══ Data for review ══

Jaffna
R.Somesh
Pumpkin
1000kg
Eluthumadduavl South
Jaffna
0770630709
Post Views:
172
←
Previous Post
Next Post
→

═══

What belongs in the answer is the line with "Eluthumadduavl South" plus every later line of the listing, copied word for word and nothing besides.

Exercise output |
Eluthumadduavl South
Jaffna
0770630709
Post Views:
172
←
Previous Post
Next Post
→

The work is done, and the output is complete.